Interac
Interac is Canada’s national payment network, operating the country’s dominant debit infrastructure across in-store, online, and person-to-person payments. It is owned by a consortium of Canadian financial institutions and processes transactions for virtually every Canadian with a bank account. Interac operates two primary merchant-facing products: Interac Debit for card-present and online debit payments, and Interac e-Transfer, which processed over 1.4 billion transactions totalling CAD $554 billion in the twelve months to 2024.
Canada has a well-established cultural preference for debit over credit. Interac Debit is the primary payment instrument for in-store transactions across all retail categories, and Interac Online extends that preference into e-commerce by redirecting customers to their bank’s secure environment to authenticate and confirm the payment, with no banking credentials shared with the merchant. The transaction is guaranteed once approved, eliminating chargeback risk on standard Interac transactions.
On cost, Interac Debit is one of the lowest-cost acceptance methods available to Canadian merchants.

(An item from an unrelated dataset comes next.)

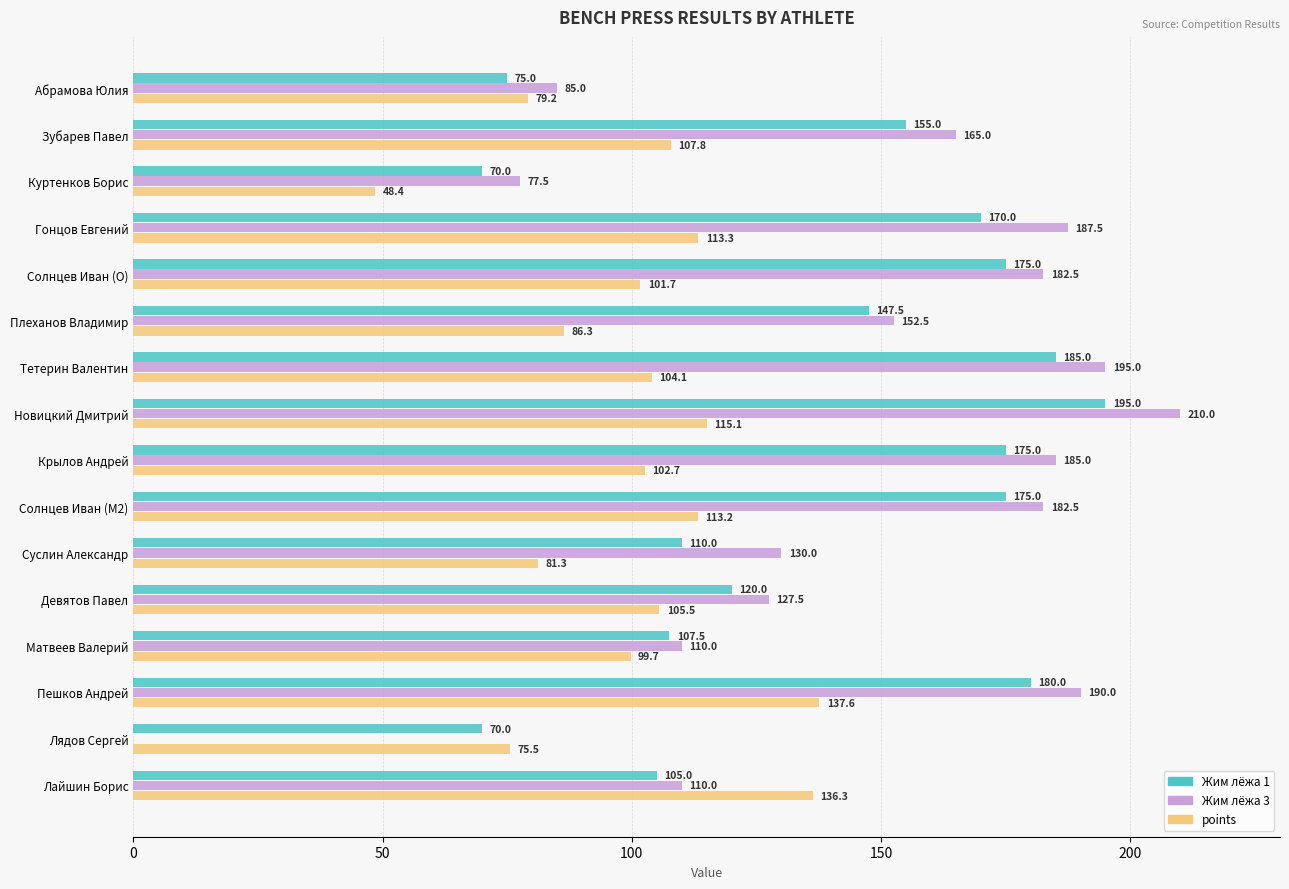

At which label is points closest to 93?

Плеханов Владимир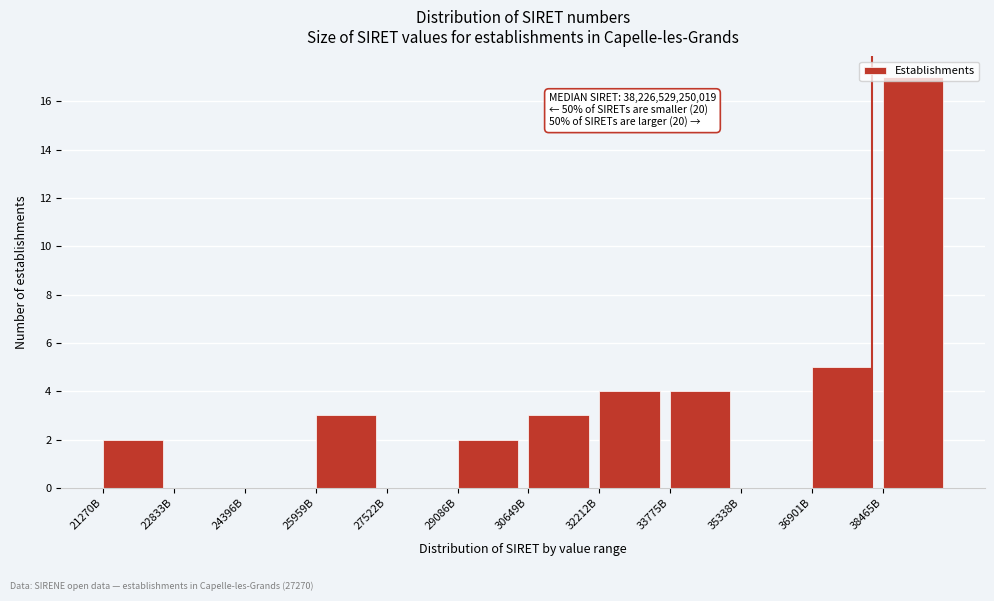

The chart shows a value of 3 at 25959B. True or false?

True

The fee structure is typically a flat per-transaction amount, often between CAD $0.04 and $0.12, with no percentage-based component. For high-volume merchants and those processing smaller average ticket sizes, the cost differential versus Visa and Mastercard debit is material. Interac Flash, the contactless variant, carries similarly low fixed fees for low-value transactions.
A notable regulatory development took effect in September 2025: Canada’s Retail Payment Activities Act came into force, bringing PSPs under federal oversight by the Bank of Canada for the first time. Interac simultaneously opened its e-Transfer network to qualifying PSPs registered under the RPAA framework, broadening access to the Interac infrastructure beyond banks and credit unions. This is a meaningful structural change for merchants evaluating PSP options in Canada, as more providers will be able to offer native Interac integration.
For non-Canadian merchants selling cross-border into Canada or establishing Canadian operations, Interac acceptance is a practical necessity. Canadian consumers expect debit as a checkout option, and card-only checkouts leave a measurable share of domestic transaction volume on the table. Adyen was the first international PSP to offer Interac Online, and several other global providers now support it.